Bangen auf der ITB:
Die Wende bleibt aus: Türkische Tourismus-Branche in der Krise
Nachdem 2016 die Einnahmen der türkischen Tourismus-Branche um rund 30 Prozent gesunken waren, hoffen Reiseveranstalter und Hoteliers nun auf eine Kehrtwende. Doch die Realität sieht anders aus.

Foto: Turkish Airlines
2017 sollte es mit den Besucherzahlen wieder aufwärts gehen - eigentlich. Nachdem im vergangenen Jahr die Einnahmen der türkischen Tourismus-Branche um rund 30 Prozent gesunken waren, hoffen Reiseveranstalter und Hoteliers nun auf eine Kehrtwende. Doch die Realität sieht anders aus.
Auf der diesjährigen Internationalen Tourismus-Börse (ITB) in Berlin präsentierte sich das von Krisen erschütterte Land, als das Reiseziel "das alles bietet, was für einen perfekten Urlaub nötig ist".
Problematisch, dass genau am selben Wochenende die diplomatische Lage zwischen der Türkei und Europa eskalierte. Grund dafür waren Einreiseverbote für zwei türkische Minister, die in den Niederlanden auf Wahlkampftour gehen sollten.
Zuvor hatte Deutschland mehrere öffentliche Auftritte von türkischen Politikern abgesagt. Die dänische Regierung sah sich aufgrund der Situation gezwungen, den geplanten Staatsbesuch des Ministerpräsidenten Yildirim zu verschieben.
Das "Zentrum des Faschismus"
Die türkische Regierung reagierte prompt mit Nazivergleichen und warf den Niederlanden vor, "das Zentrum des Faschismus" zu sein. Mit ähnlichen Vorwürfen sah sich vorige Woche auch Deutschland konfrontiert.

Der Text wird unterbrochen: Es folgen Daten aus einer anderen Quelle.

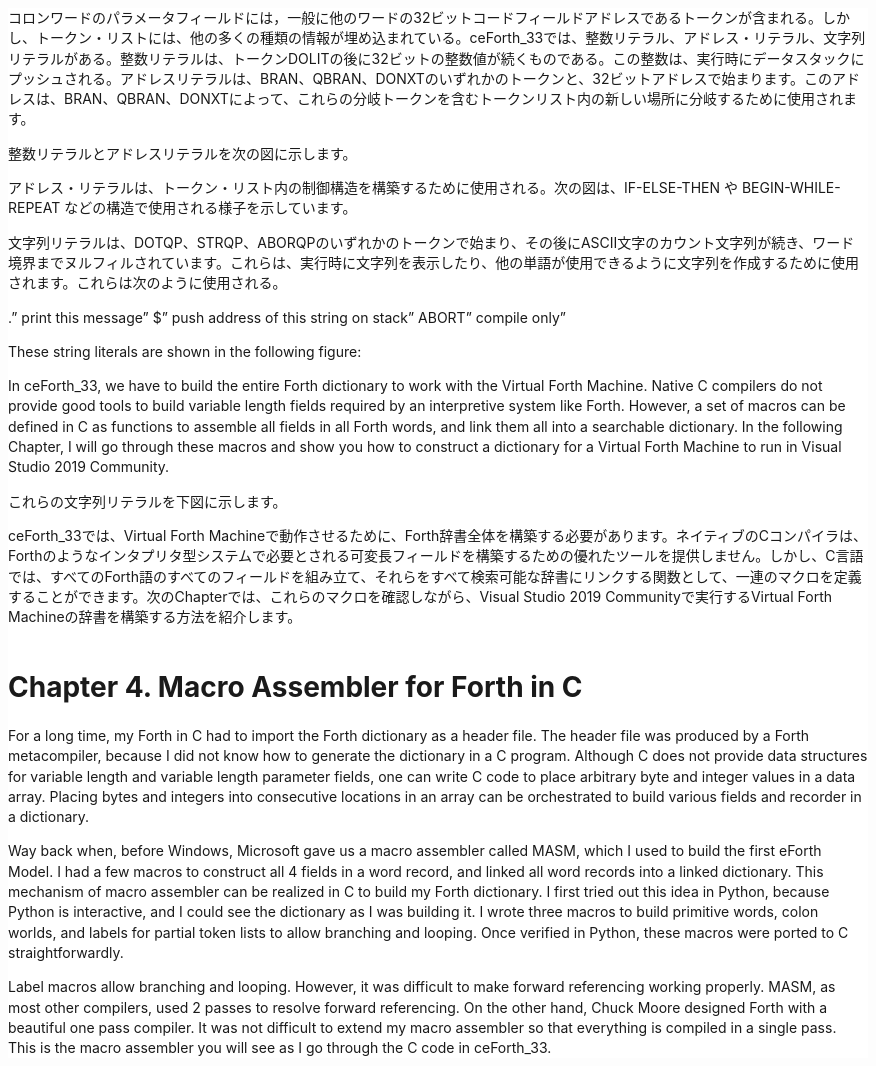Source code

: コロンワードのパラメータフィールドには，一般に他のワードの32ビットコードフィールドアドレスであるトークンが含まれる。しかし、トークン・リストには、他の多くの種類の情報が埋め込まれている。ceForth_33では、整数リテラル、アドレス・リテラル、文字列リテラルがある。整数リテラルは、トークンDOLITの後に32ビットの整数値が続くものである。この整数は、実行時にデータスタックにプッシュされる。アドレスリテラルは、BRAN、QBRAN、DONXTのいずれかのトークンと、32ビットアドレスで始まります。このアドレスは、BRAN、QBRAN、DONXTによって、これらの分岐トークンを含むトークンリスト内の新しい場所に分岐するために使用されます。

整数リテラルとアドレスリテラルを次の図に示します。

アドレス・リテラルは、トークン・リスト内の制御構造を構築するために使用される。次の図は、IF-ELSE-THEN や BEGIN-WHILE-REPEAT などの構造で使用される様子を示しています。

文字列リテラルは、DOTQP、STRQP、ABORQPのいずれかのトークンで始まり、その後にASCII文字のカウント文字列が続き、ワード境界までヌルフィルされています。これらは、実行時に文字列を表示したり、他の単語が使用できるように文字列を作成するために使用されます。これらは次のように使用される。

.” print this message”
$” push address of this string on stack”
ABORT” compile only”

These string literals are shown in the following figure:

In ceForth_33, we have to build the entire Forth dictionary to work with the Virtual Forth  Machine. Native C compilers do not provide good tools to build variable length fields required  by an interpretive system like Forth. However, a set of macros can be defined in C as functions  to assemble all fields in all Forth words, and link them all into a searchable dictionary. In the  following Chapter, I will go through these macros and show you how to construct a dictionary  for a Virtual Forth Machine to run in Visual Studio 2019 Community. 

これらの文字列リテラルを下図に示します。

ceForth_33では、Virtual Forth Machineで動作させるために、Forth辞書全体を構築する必要があります。ネイティブのCコンパイラは、Forthのようなインタプリタ型システムで必要とされる可変長フィールドを構築するための優れたツールを提供しません。しかし、C言語では、すべてのForth語のすべてのフィールドを組み立て、それらをすべて検索可能な辞書にリンクする関数として、一連のマクロを定義することができます。次のChapterでは、これらのマクロを確認しながら、Visual Studio 2019 Communityで実行するVirtual Forth Machineの辞書を構築する方法を紹介します。


# Chapter 4. Macro Assembler for Forth in C

For a long time, my Forth in C had to import the Forth dictionary as a header file. The header  file was produced by a Forth metacompiler, because I did not know how to generate the  dictionary in a C program. Although C does not provide data structures for variable length and  variable length parameter fields, one can write C code to place arbitrary byte and integer values  in a data array. Placing bytes and integers into consecutive locations in an array can be  orchestrated to build various fields and recorder in a dictionary. 

Way back when, before Windows, Microsoft gave us a macro assembler called MASM, which I  used to build the first eForth Model. I had a few macros to construct all 4 fields in a word  record, and linked all word records into a linked dictionary. This mechanism of macro  assembler can be realized in C to build my Forth dictionary. I first tried out this idea in Python,  because Python is interactive, and I could see the dictionary as I was building it. I wrote three  macros to build primitive words, colon worlds, and labels for partial token lists to allow  branching and looping. Once verified in Python, these macros were ported to C  straightforwardly. 

Label macros allow branching and looping. However, it was difficult to make forward  referencing working properly. MASM, as most other compilers, used 2 passes to resolve  forward referencing. On the other hand, Chuck Moore designed Forth with a beautiful one pass  compiler. It was not difficult to extend my macro assembler so that everything is compiled in a  single pass. This is the macro assembler you will see as I go through the C code in ceForth_33.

Potentielle Touristen mit Rassisten und Massenmördern zu vergleichen, ist gelinde gesagt nicht die beste Art und Weise, um Werbung für das Urlaubsziel Türkei zu machen. Doch wie gehen die Tourismus-Werber selbst mit dem Imageproblem ihres Heimatlandes um?
"Wir sind Touristiker, über Touristik können wir reden" erklärt ein Aussteller auf der ITB Felix Kasten von Spiegel TV. "Aber Politik ist nicht unsere Sache".

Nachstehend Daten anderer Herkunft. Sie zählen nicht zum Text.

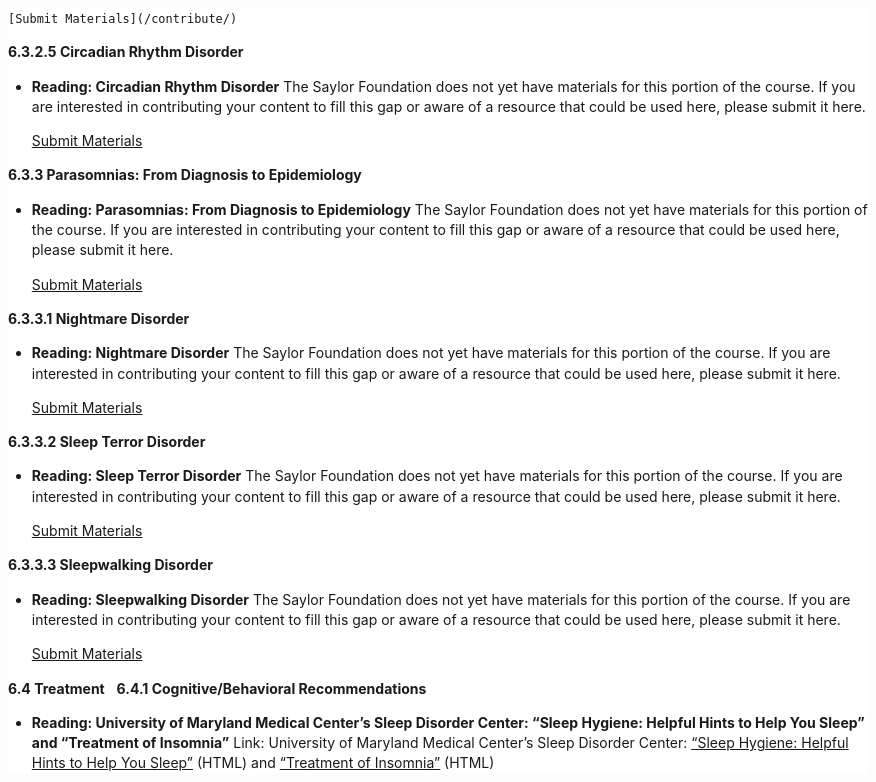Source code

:     [Submit Materials](/contribute/)

**6.3.2.5 Circadian Rhythm Disorder** <span id="6.3.2.5"></span> 
-   **Reading: Circadian Rhythm Disorder**
    The Saylor Foundation does not yet have materials for this portion
    of the course. If you are interested in contributing your content to
    fill this gap or aware of a resource that could be used here, please
    submit it here.

    [Submit Materials](/contribute/)

**6.3.3 Parasomnias: From Diagnosis to Epidemiology** <span
id="6.3.3"></span> 
-   **Reading: Parasomnias: From Diagnosis to Epidemiology**
    The Saylor Foundation does not yet have materials for this portion
    of the course. If you are interested in contributing your content to
    fill this gap or aware of a resource that could be used here, please
    submit it here.

    [Submit Materials](/contribute/)

**6.3.3.1 Nightmare Disorder** <span id="6.3.3.1"></span> 
-   **Reading: Nightmare Disorder**
    The Saylor Foundation does not yet have materials for this portion
    of the course. If you are interested in contributing your content to
    fill this gap or aware of a resource that could be used here, please
    submit it here.

    [Submit Materials](/contribute/)

**6.3.3.2 Sleep Terror Disorder** <span id="6.3.3.2"></span> 
-   **Reading: Sleep Terror Disorder**
    The Saylor Foundation does not yet have materials for this portion
    of the course. If you are interested in contributing your content to
    fill this gap or aware of a resource that could be used here, please
    submit it here.

    [Submit Materials](/contribute/)

**6.3.3.3 Sleepwalking Disorder** <span id="6.3.3.3"></span> 
-   **Reading: Sleepwalking Disorder**
    The Saylor Foundation does not yet have materials for this portion
    of the course. If you are interested in contributing your content to
    fill this gap or aware of a resource that could be used here, please
    submit it here.

    [Submit Materials](/contribute/)

**6.4 Treatment** <span id="6.4"></span> 
**6.4.1 Cognitive/Behavioral Recommendations** <span id="6.4.1"></span> 
-   **Reading: University of Maryland Medical Center’s Sleep Disorder
    Center: “Sleep Hygiene: Helpful Hints to Help You Sleep” and
    “Treatment of Insomnia”**
    Link: University of Maryland Medical Center’s Sleep Disorder Center:
    [“Sleep Hygiene: Helpful Hints to Help You
    Sleep”](http://www.umm.edu/sleep/sleep_hyg.htm) (HTML) and
    [“Treatment of
    Insomnia”](http://www.umm.edu/sleep/treat_insomnia.htm) (HTML)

Andere versuchen dem Reporter klar zu machen, dass nicht die ganze Türkei wie Erdogan denkt. Ein älterer Herr weist darauf hin, dass Tourismus eine warme Brücke zwischen zwei Ländern sei und man Wörter wie sie Präsident Erdogan oder Außenminister Cavosoglu benutzt haben, nicht verwenden dürfe.
Auch die Inhaftierung des Welt-Journalisten Deniz Yücel verurteilt ein Aussteller scharf: "Niemand der mit der Presse zu tun hat, sollte solche Sachen erleben".
Es steht einiges auf dem Spiel
Auf der ITB sind die Werber sich also darüber im Klaren, was für sie auf dem Spiel steht. Immerhin machten 2015 die Umsätze der Branche 12,9 Prozent des Bruttosozialprodukts aus.
Bei der türkischen Regierung scheint das allerdings noch nicht ganz angekommen sein. Als Kasten auf einer Pressekonferenz den türkischen Tourismus-Minister Nabi Avci fragt, ob er ihm versichern könne, dass er als deutscher Journalist in der Türkei nicht festgenommen werde, antwortet der 67-Jährige:
"Ich kann ihnen das versichern, wenn sie mir versichern, dass in Deutschland keine Journalisten festgenommen werden". Seine Begleiter jubeln. Was auch er immer er damit meinte, auf die gegenwärtigen Probleme der Branche gab der Minister Antworten, die an den trumpschen Wahlkampf erinnern:
Es seien Maßnahmen ergriffen worden und man würde nun mit "Vertrauen in die Zukunft" blicken. Was für Maßnahmen das genau seien, ließ Avci völlig offen. Experten erwarten trotz der optimistischen Haltung des Tourismus-Ministers 2017 weitere Einbußen .
Zuletzt sanken die Frühbuchungen für den Sommer um 58 Prozent. Das berichtete die Welt. Die letzte Hoffnung der Branche sind Last-Minute Angebote.
Reisekonzerne wie Tui und Alltours setzen laut Rbb auf Schnäppchenpreise. Für rund 300 Euro pro Person geht es für zwei Wochen ins Hotel nach Antalya. Flüge inklusive. Am Preis liegt also schon mal nicht. Ob die Türkei für "Faschisten" und "Nazis" aus Europa jedoch als Urlaubsziel 2017 überhaupt noch in Frage kommt, bleibt abzuwarten.